EXERCISE DATA section start

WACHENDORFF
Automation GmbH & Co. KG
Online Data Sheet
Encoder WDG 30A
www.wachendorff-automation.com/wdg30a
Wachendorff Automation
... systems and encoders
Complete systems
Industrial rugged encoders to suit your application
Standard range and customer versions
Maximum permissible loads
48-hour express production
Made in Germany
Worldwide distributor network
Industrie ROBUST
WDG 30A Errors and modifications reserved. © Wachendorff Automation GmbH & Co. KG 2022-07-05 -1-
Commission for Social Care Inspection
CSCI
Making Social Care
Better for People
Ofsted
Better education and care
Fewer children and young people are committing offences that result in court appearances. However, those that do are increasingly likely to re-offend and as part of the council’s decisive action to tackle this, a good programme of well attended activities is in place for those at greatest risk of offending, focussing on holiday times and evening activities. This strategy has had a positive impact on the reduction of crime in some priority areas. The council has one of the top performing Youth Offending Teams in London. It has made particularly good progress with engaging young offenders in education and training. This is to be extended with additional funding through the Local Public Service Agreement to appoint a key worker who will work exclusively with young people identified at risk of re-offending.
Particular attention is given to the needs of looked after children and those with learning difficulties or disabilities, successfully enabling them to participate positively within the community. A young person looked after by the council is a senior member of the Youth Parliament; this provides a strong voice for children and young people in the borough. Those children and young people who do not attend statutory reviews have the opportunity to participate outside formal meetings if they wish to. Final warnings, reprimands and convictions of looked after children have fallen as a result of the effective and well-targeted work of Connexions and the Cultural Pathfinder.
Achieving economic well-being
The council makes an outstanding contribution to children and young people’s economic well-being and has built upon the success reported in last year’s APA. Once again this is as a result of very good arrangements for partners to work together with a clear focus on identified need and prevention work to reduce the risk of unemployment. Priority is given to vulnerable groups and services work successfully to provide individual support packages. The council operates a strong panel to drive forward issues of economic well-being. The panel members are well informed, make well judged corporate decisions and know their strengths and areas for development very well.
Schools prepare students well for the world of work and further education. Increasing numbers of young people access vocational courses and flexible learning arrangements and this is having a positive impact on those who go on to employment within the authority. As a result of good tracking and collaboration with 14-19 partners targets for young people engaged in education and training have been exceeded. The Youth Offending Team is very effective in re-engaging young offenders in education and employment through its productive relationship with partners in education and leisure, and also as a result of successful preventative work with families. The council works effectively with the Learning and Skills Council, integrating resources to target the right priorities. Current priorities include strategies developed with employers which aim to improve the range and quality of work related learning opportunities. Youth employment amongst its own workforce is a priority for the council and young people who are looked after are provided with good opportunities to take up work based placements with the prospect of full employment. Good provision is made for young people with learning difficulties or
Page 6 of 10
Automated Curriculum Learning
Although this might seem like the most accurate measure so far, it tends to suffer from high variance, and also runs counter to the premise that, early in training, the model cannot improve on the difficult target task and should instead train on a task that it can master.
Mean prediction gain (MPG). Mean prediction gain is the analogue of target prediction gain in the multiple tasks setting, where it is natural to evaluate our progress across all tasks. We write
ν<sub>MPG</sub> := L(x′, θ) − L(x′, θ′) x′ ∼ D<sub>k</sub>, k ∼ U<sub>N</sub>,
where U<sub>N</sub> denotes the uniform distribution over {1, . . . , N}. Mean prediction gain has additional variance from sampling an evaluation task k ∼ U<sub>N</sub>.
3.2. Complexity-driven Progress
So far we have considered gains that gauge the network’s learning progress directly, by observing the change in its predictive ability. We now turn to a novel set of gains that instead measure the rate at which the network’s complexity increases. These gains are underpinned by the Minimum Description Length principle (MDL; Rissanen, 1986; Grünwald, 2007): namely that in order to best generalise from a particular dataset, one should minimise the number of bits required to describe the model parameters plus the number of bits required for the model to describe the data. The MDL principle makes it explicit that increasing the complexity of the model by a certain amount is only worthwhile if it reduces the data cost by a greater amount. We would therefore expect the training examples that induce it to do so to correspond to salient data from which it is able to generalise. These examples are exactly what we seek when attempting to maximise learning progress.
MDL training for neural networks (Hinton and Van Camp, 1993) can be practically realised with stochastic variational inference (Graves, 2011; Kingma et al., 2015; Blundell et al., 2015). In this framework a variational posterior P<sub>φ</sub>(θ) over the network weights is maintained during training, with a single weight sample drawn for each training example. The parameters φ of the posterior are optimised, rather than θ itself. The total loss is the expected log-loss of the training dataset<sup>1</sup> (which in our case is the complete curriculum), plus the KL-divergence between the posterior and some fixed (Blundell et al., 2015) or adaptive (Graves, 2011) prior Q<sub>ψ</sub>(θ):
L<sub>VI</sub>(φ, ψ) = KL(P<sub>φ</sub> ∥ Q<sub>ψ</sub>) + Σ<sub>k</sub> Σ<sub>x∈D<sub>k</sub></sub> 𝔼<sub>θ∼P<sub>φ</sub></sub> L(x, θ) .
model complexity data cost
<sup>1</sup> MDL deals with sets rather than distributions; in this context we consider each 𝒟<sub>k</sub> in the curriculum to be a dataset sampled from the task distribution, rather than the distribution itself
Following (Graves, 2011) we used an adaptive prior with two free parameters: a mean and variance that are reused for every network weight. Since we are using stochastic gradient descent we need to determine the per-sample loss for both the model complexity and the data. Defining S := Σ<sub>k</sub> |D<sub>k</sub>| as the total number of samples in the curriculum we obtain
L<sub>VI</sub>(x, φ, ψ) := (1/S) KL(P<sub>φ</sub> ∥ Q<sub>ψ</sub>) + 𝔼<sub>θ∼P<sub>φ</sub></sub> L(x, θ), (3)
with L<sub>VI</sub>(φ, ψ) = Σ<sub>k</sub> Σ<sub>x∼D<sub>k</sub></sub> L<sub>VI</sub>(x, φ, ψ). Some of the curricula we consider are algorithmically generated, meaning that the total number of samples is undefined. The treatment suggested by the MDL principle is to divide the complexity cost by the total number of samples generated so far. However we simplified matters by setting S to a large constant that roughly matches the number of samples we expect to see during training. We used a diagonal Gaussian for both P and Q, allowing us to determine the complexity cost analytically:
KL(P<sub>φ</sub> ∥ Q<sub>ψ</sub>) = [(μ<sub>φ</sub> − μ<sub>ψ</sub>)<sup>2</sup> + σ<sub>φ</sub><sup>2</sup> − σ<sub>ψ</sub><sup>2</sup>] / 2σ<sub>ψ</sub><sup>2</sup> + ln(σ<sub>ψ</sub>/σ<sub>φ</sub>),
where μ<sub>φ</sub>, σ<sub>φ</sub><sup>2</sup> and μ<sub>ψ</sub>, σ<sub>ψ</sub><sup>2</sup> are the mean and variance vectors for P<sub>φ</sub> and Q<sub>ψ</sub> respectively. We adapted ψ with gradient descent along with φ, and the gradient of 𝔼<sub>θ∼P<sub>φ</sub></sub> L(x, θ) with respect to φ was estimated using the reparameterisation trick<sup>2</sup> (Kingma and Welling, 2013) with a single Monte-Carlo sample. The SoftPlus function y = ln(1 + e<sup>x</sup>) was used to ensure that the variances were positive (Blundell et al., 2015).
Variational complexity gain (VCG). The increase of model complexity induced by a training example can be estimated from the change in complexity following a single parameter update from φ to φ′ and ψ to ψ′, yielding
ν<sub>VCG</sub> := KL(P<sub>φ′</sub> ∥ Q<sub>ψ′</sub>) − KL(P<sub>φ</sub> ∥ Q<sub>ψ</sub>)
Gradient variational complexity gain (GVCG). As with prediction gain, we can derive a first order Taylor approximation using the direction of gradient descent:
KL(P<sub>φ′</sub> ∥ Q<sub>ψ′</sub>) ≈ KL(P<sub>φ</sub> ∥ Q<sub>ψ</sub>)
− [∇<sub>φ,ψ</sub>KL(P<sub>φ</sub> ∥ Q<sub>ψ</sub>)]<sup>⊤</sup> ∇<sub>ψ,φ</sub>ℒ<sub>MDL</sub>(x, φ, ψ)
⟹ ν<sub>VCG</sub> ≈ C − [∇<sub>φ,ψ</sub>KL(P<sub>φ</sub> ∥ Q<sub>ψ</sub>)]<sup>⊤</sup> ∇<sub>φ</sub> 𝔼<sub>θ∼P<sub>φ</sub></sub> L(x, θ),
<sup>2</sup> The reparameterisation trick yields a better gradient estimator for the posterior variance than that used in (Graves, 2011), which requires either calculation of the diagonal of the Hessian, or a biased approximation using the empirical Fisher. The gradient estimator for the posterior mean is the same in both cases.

EXERCISE DATA section end

■ TASK DIRECTIONS ■
In the listing above, locate the line containing "Better for People" and the line containing "Better education and care", then transcribe both and every line between them verbatim.

■ ANSWER FOR THIS EXERCISE ■
Better for People
Ofsted
Better education and care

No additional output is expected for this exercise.